Si vamos a la comida, la costa atlántica de Francia puede presumir largamente. De las ostras de Marennes, y más arriba, en Bretaña, de las de Belon. De los corderos de las tierras salinas, la gran variedad de pescados, buenos pastos para carne y de una de las mejores despensas del mar, además de una mantequilla inigualable. La idea de refugiarse en un pinar cerca de la playa para comer unos mejillones abiertos sin más sobre un lecho de ramas es muy tentadora. Visitar puertos como el bretón de Guilvinec, cerca de Quimper, para comprar el marisco recién desembarcado a precios razonables, resulta un lujo al alcance de muchos.

La hija de Tati cuenta cómo una vez alquilaron una casa en Saint-Jean-Cap-Ferrat, muy lejos del Atlántico, en la Costa Azul.
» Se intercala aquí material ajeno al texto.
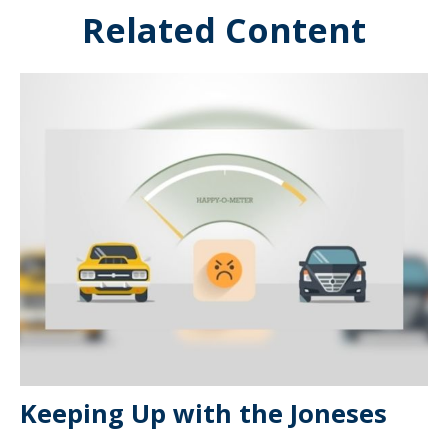
Related Content
Keeping Up with the Joneses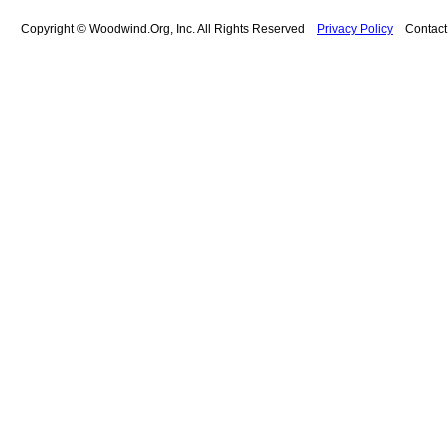
Copyright © Woodwind.Org, Inc. All Rights Reserved
Privacy Policy
Contac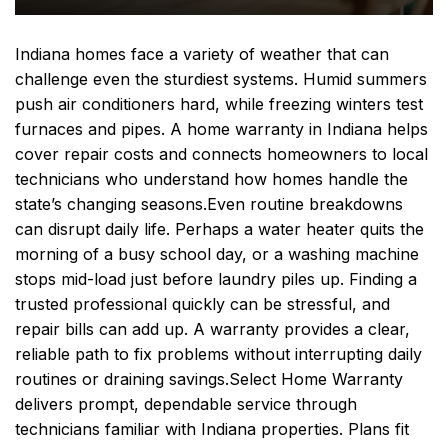
Indiana homes face a variety of weather that can
challenge even the sturdiest systems. Humid summers
push air conditioners hard, while freezing winters test
furnaces and pipes. A home warranty in Indiana helps
cover repair costs and connects homeowners to local
technicians who understand how homes handle the
state’s changing seasons.
Even routine breakdowns
can disrupt daily life. Perhaps a water heater quits the
morning of a busy school day, or a washing machine
stops mid-load just before laundry piles up. Finding a
trusted professional quickly can be stressful, and
repair bills can add up. A warranty provides a clear,
reliable path to fix problems without interrupting daily
routines or draining savings.
Select Home Warranty
delivers prompt, dependable service through
technicians familiar with Indiana properties. Plans fit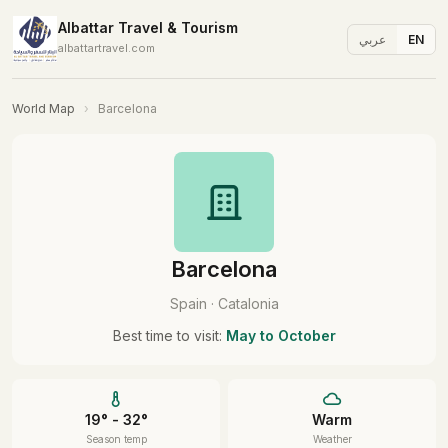
Albattar Travel & Tourism
عربي
EN
albattartravel.com
World Map
›
Barcelona
Barcelona
Spain · Catalonia
Best time to visit:
May to October
19° - 32°
Warm
Season temp
Weather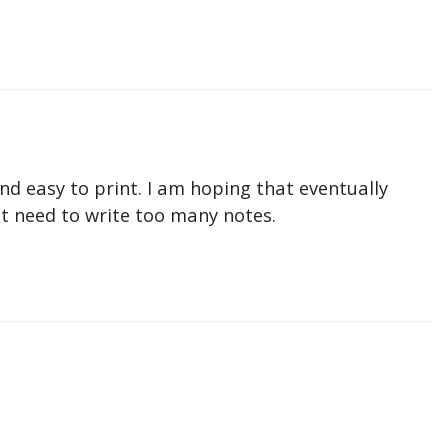
nd easy to print. I am hoping that eventually
n't need to write too many notes.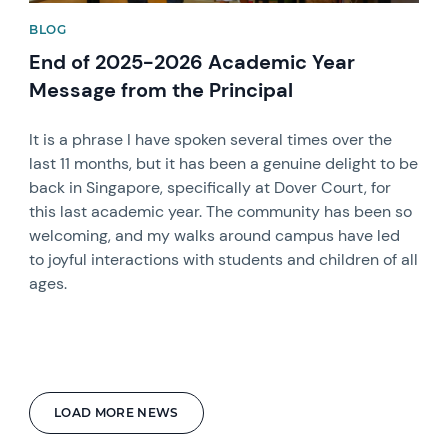
BLOG
End of 2025-2026 Academic Year
Message from the Principal
It is a phrase I have spoken several times over the
last 11 months, but it has been a genuine delight to be
back in Singapore, specifically at Dover Court, for
this last academic year. The community has been so
welcoming, and my walks around campus have led
to joyful interactions with students and children of all
ages.
LOAD MORE NEWS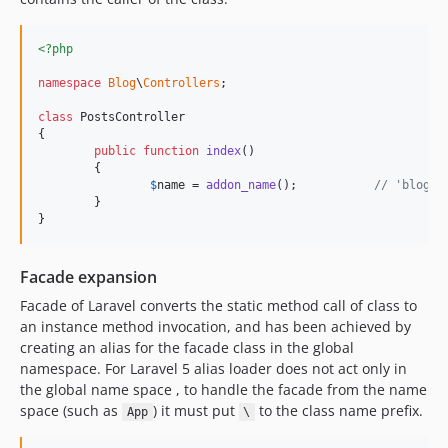
<?php
namespace
Blog
\
Controllers
;

class
 PostsController

{

public
function
index
()

	{

$
name
 = 
addon_name
();		
// 'blog'
	}

}
Facade expansion
Facade of Laravel converts the static method call of class to
an instance method invocation, and has been achieved by
creating an alias for the facade class in the global
namespace. For Laravel 5 alias loader does not act only in
the global name space , to handle the facade from the name
space (such as
) it must put
to the class name prefix.
App
\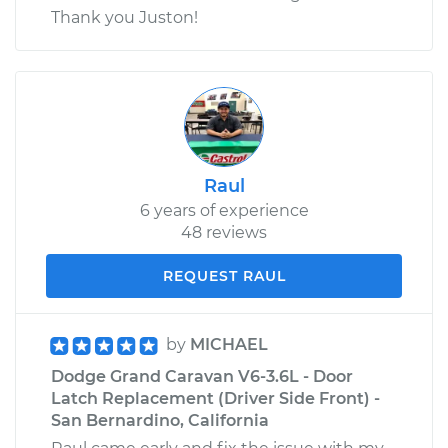
Thank you Juston!
Raul
6 years of experience
48 reviews
REQUEST RAUL
by
MICHAEL
Dodge Grand Caravan V6-3.6L - Door
Latch Replacement (Driver Side Front) -
San Bernardino, California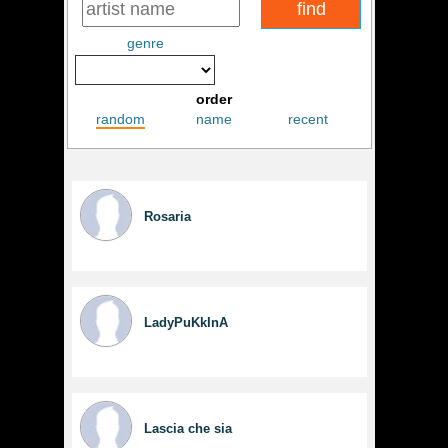
genre
order
random
name
recent
Rosaria
LadyPuKkInA
Lascia che sia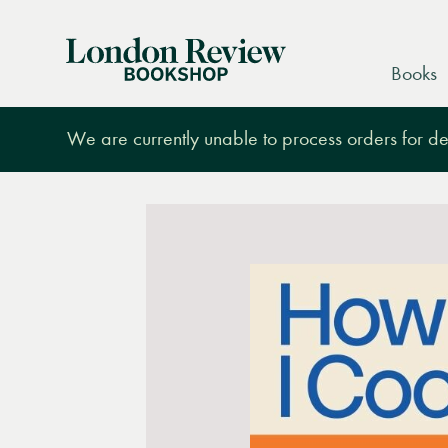
London
Books
Review
Bookshop
We are currently unable to process orders for des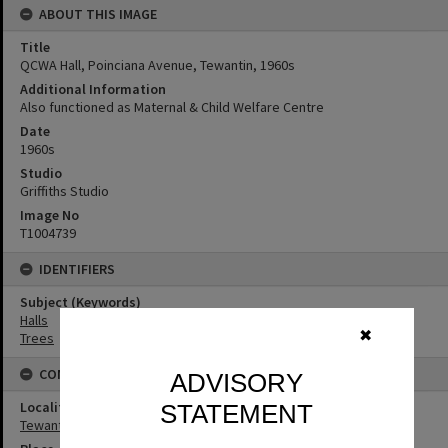
ABOUT THIS IMAGE
Title
QCWA Hall, Poinciana Avenue, Tewantin, 1960s
Additional Information
Also functioned as Maternal & Child Welfare Centre
Date
1960s
Studio
Griffiths Studio
Image No
T1004739
IDENTIFIERS
Subject (Keywords)
Halls
✖
Trees
CONNECTIONS
ADVISORY
Locality
STATEMENT
Tewantin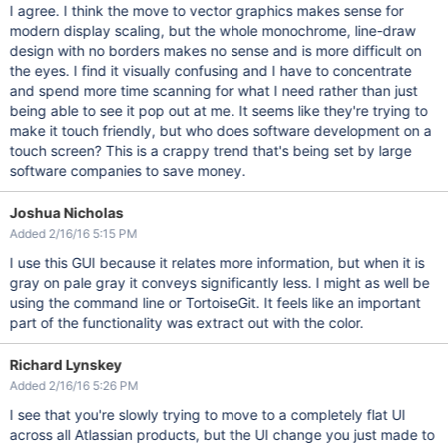
I agree. I think the move to vector graphics makes sense for
modern display scaling, but the whole monochrome, line-draw
design with no borders makes no sense and is more difficult on
the eyes. I find it visually confusing and I have to concentrate
and spend more time scanning for what I need rather than just
being able to see it pop out at me. It seems like they're trying to
make it touch friendly, but who does software development on a
touch screen? This is a crappy trend that's being set by large
software companies to save money.
Joshua Nicholas
Added 2/16/16 5:15 PM
I use this GUI because it relates more information, but when it is
gray on pale gray it conveys significantly less. I might as well be
using the command line or TortoiseGit. It feels like an important
part of the functionality was extract out with the color.
Richard Lynskey
Added 2/16/16 5:26 PM
I see that you're slowly trying to move to a completely flat UI
across all Atlassian products, but the UI change you just made to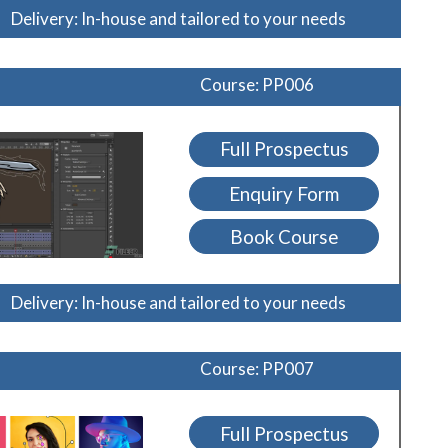
Delivery: In-house and tailored to your needs
Course: PP006
Full Prospectus
Enquiry Form
Book Course
Delivery: In-house and tailored to your needs
Course: PP007
Full Prospectus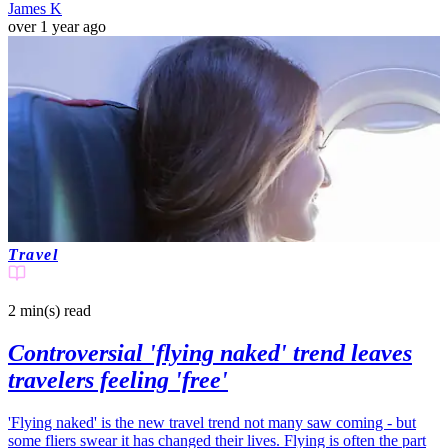
James K
over 1 year ago
Travel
Cuando no trabajaba, su padre jugaba al tenis. Tres, cuatro, cinco horas al día. Era un fanático. Nadie le vio jamás sobre una toalla de baño. Iba a la playa solo para pedir las llaves de la casa a su mujer. Por la noche, tampoco iba a ver el atardecer con el resto de los veraneantes. En cambio, organizaba fiestas en las que todos participaban. "Fiestas del espagueti", un día, y cenas a la carta, otro. Incapaz de freír un huevo, decoraba las mesas a su manera y vestido de camarero tomaba nota de la comanda. Todo lo que se comía provenía del traiteur local. Él se preocupaba, mientras tanto, de los detalles. De observar. El cine de Jacques Tati está precisamente inspirado en las imágenes del anonimato en las que cualquier otro ser humano no repararía, y en la naturaleza cómica de los objetos. La suya es una mirada apegada a los matices cotidianos de los que extrae el maravilloso humor de sus películas en las que apenas existe la conversación, porque en la en la vida ya se habla mucho. Y donde tampoco se come gran cosa, porque el mundo está lleno de glotones.